REQUIRED ACTION:
Images don't belong in the copy. Output the rest of the data exactly.

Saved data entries
- - -

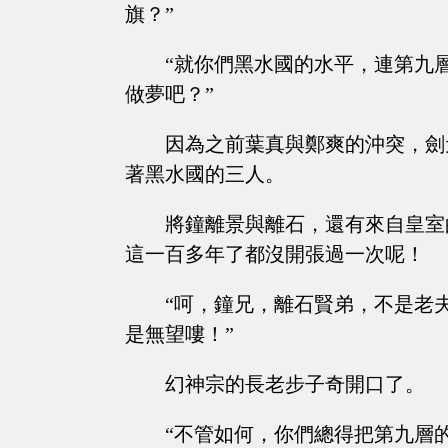
旗？”
“就你們黑水國的水平，連第九
做夢吧？”
因為之前葉真與鄭爽的沖突，劍
著黑水國的三人。
將鐘離景與離石，還有來自皇室
這一百多年了都沒開張過一次呢！
“呵，鐘兄，離石賢弟，不是老
是無望嘍！”
幻神宗的長老步子奇開口了。
“不管如何，你們總得把第九層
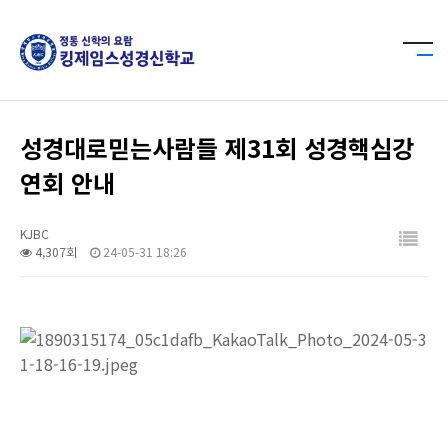
성경대로믿는사람들 제31회 성경핵심강
연회 안내
KJBC
4,307회
24-05-31 18:26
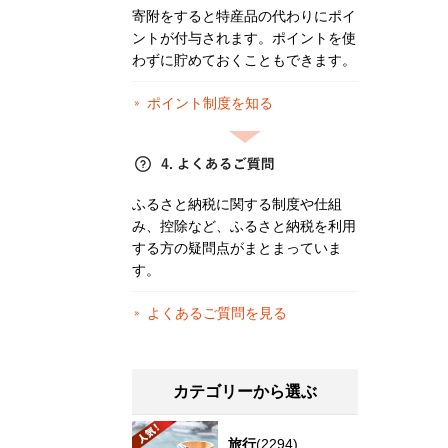
寄附をすると特産品の代わりにポイ
ントが付与されます。ポイントを使
わずに貯めておくこともできます。
ポイント制度を知る
ふるさと納税に関する制度や仕組
み、控除など、ふるさと納税を利用
する方の疑問点がまとまっていま
す。
よくあるご質問を見る
カテゴリーから選ぶ
旅行
(2294)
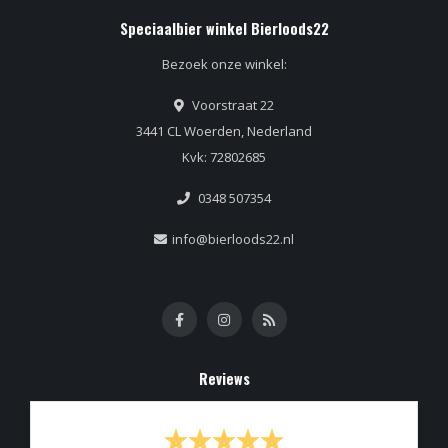
Speciaalbier winkel Bierloods22
Bezoek onze winkel:
Voorstraat 22
3441 CL Woerden, Nederland
Kvk: 72802685
0348 507354
info@bierloods22.nl
Reviews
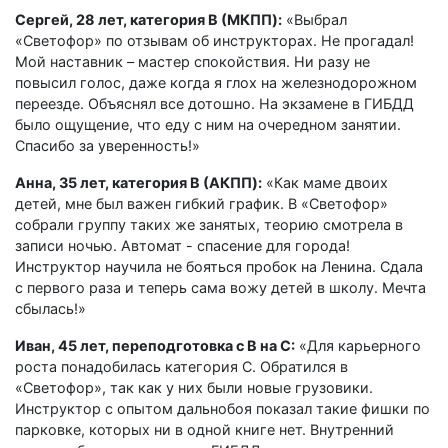
Сергей, 28 лет, категория B (МКПП):
«Выбрал
«Светофор» по отзывам об инструкторах. Не прогадал!
Мой наставник – мастер спокойствия. Ни разу не
повысил голос, даже когда я глох на железнодорожном
переезде. Объяснял все дотошно. На экзамене в ГИБДД
было ощущение, что еду с ним на очередном занятии.
Спасибо за уверенность!»
Анна, 35 лет, категория B (АКПП):
«Как маме двоих
детей, мне был важен гибкий график. В «Светофор»
собрали группу таких же занятых, теорию смотрела в
записи ночью. Автомат - спасение для города!
Инструктор научила не бояться пробок на Ленина. Сдала
с первого раза и теперь сама вожу детей в школу. Мечта
сбылась!»
Иван, 45 лет, переподготовка с B на C:
«Для карьерного
роста понадобилась категория C. Обратился в
«Светофор», так как у них были новые грузовики.
Инструктор с опытом дальнобоя показал такие фишки по
парковке, которых ни в одной книге нет. Внутренний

- - -

EXERCISE RESPONSE:
旗？”
“就你們黑水國的水平，連第九
做夢吧？”
因為之前葉真與鄭爽的沖突，劍
著黑水國的三人。
將鐘離景與離石，還有來自皇室
這一百多年了都沒開張過一次呢！
“呵，鐘兄，離石賢弟，不是老
是無望嘍！”
幻神宗的長老步子奇開口了。
“不管如何，你們總得把第九層
성경대로믿는사람들 제31회 성경핵심강
연회 안내
KJBC
4,307회
24-05-31 18:26
寄附をすると特産品の代わりにポイ
ントが付与されます。ポイントを使
わずに貯めておくこともできます。
ポイント制度を知る
ふるさと納税に関する制度や仕組
み、控除など、ふるさと納税を利用
する方の疑問点がまとまっていま
す。
よくあるご質問を見る
カテゴリーから選ぶ
旅行
(2294)
Speciaalbier winkel Bierloods22
Bezoek onze winkel:
Voorstraat 22
3441 CL Woerden, Nederland
Kvk: 72802685
0348 507354
info@bierloods22.nl
Reviews
Сергей, 28 лет, категория B (МКПП):
«Выбрал
«Светофор» по отзывам об инструкторах. Не прогадал!
Мой наставник – мастер спокойствия. Ни разу не
повысил голос, даже когда я глох на железнодорожном
переезде. Объяснял все дотошно. На экзамене в ГИБДД
было ощущение, что еду с ним на очередном занятии.
Спасибо за уверенность!»
Анна, 35 лет, категория B (АКПП):
«Как маме двоих
детей, мне был важен гибкий график. В «Светофор»
собрали группу таких же занятых, теорию смотрела в
записи ночью. Автомат - спасение для города!
Инструктор научила не бояться пробок на Ленина. Сдала
с первого раза и теперь сама вожу детей в школу. Мечта
сбылась!»
Иван, 45 лет, переподготовка с B на C:
«Для карьерного
роста понадобилась категория C. Обратился в
«Светофор», так как у них были новые грузовики.
Инструктор с опытом дальнобоя показал такие фишки по
парковке, которых ни в одной книге нет. Внутренний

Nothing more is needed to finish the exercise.